## Exercise
Using the article on the top five innings of the back-to-back Ashes, answer these questions:
1. How many runs had Australia scored when its sixth wicket fell in the First Test, before Brad Haddin's revival?
2. To which England batsman is David Warner compared?
3. What target was England chasing when Ben Stokes formed partnerships with Ian Bell and Matt Prior?

## Page excerpt
_____

Playing the rescue artist whenever his team needed him, Brad Haddin turned out to be a transformed cricketer during the series © Getty Images
By Abhijit Banare
The back-to-back Ashes were filled with some breathtaking bowling and batting performances which decided both the series. While Ian Bell ruled the English leg, it was a collective performance from the Australian batsmen lead by wicketkeeper Brad Haddin that returned the urn to the Aussies. There was not much to remember about England’s batting down under; or to rephrase, a team which was hardly seen batting throughout the Ashes. Michael Clarke, David Warner, Chris Rogers, Shane Watson, all of them rose to the occasion. Below are the top five innings of the series.
1. Brad Haddin’s 94 in First Test
It was a fighting start by Australia in the Ashes. With six wickets down and a paltry 132 on board, it looked like a repeat of the previous Ashes. But two players who went on to win the series 5-0 for Australia scripted a revival which helped the team recover significantly. Brad Haddin started his dream run in the Ashes right in the first innings with this responsible knock of 94 and sharing a 114-run seventh wicket stand with Mitchell Johnson (64). As this article explains, it was a partnership that started the journey for a whitewash.
2. David Warner‘s 124 reaffirms his role as opener at Brisbane
David Warner silenced all his critics with a matured century in the third Ashes Test © Getty Images
Warner can be compared to Kevin Pietersen for Australia in terms of the way they go about shaping their innings. By the time the opposition realises, they have already stroked a half-century and snatch the momentum of the game. And things can turn worse if Warner is batting with his team already on the front foot. His 124 at Brisbane was not just about the thrashing he gave the England bowlers but reassured the team management that he is the opener Australia will be looking to move forward with in years to come. It was a chanceless innings where he asserted his dominance on the bowlers and rarely played any rash shot.
3. Ben Stokes’s 120 shows the calibre of the new all-rounder
Young Ben Stokes showed nerves of steel in his gritty century on a cracked up Perth track © Getty Images
The chips are down, you have been sledged by an in-form Mitchell Johnson on debut and you are playing only your second Test on a bouncy Perth track (with enough cracks sprinkled all around), you have not got much chance. It was a career-defining innings from Ben Stokes. He was not afraid of the huge cracks in the pitch and looked technically sound while facing the barrage of short balls. Stokes pulled the ball with ease turning such deliveries into scoring opportunities. The level of maturity and calm head Stokes presented at Perth will go a long way in assuring the selectors to retain faith in him. Eventually he turned out to be the lone bright spot for England in the series. His partnership with Ian Bell and Matt Prior in an attempt to rescue the team in the mammoth chase of 504 gave a glimpse that Stokes is ready to absorb the pressure situations in international cricket.

_____

## Stored rows
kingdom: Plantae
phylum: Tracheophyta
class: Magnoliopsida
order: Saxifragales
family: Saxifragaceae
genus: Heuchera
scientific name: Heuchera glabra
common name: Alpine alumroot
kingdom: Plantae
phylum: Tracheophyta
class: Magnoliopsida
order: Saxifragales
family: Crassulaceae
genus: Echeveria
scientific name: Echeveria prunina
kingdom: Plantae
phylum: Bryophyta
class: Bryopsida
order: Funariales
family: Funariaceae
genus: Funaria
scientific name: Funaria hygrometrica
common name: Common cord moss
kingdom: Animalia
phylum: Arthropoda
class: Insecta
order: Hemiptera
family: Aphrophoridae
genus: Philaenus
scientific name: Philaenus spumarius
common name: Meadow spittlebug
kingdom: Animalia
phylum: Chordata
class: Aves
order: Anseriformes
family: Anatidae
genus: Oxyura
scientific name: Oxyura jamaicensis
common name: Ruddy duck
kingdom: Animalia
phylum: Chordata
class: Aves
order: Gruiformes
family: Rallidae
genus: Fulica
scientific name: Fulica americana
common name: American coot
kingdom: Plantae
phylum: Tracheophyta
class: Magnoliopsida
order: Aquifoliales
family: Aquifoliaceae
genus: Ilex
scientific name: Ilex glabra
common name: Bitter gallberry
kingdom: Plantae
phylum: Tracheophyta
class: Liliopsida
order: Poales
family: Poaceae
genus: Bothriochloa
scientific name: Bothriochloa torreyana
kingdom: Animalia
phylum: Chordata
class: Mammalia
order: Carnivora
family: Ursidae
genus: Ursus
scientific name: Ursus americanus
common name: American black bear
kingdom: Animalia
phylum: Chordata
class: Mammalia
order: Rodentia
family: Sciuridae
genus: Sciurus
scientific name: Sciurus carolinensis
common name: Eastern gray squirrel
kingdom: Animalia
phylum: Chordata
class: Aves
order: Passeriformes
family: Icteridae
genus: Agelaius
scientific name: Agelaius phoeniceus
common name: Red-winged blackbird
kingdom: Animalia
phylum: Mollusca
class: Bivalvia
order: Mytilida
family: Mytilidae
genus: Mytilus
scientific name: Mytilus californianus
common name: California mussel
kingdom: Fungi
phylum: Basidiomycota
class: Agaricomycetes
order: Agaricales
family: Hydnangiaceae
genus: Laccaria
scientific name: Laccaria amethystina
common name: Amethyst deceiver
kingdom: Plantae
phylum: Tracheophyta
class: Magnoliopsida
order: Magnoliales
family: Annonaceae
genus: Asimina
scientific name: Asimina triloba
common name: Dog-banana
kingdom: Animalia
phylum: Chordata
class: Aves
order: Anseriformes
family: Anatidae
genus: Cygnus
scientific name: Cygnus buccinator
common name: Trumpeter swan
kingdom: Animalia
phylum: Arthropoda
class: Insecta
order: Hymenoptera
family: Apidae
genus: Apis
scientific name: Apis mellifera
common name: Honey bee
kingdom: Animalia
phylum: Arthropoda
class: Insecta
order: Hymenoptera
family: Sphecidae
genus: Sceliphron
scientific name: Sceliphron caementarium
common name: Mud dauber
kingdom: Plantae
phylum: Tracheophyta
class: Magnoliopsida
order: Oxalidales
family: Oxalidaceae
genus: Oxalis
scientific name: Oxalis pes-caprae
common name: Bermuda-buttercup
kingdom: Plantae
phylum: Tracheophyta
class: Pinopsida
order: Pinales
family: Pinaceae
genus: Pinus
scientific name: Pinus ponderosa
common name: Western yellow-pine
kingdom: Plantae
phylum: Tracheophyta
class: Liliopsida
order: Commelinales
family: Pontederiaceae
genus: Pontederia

_____

## Solution for this task
1. 132
2. Kevin Pietersen
3. 504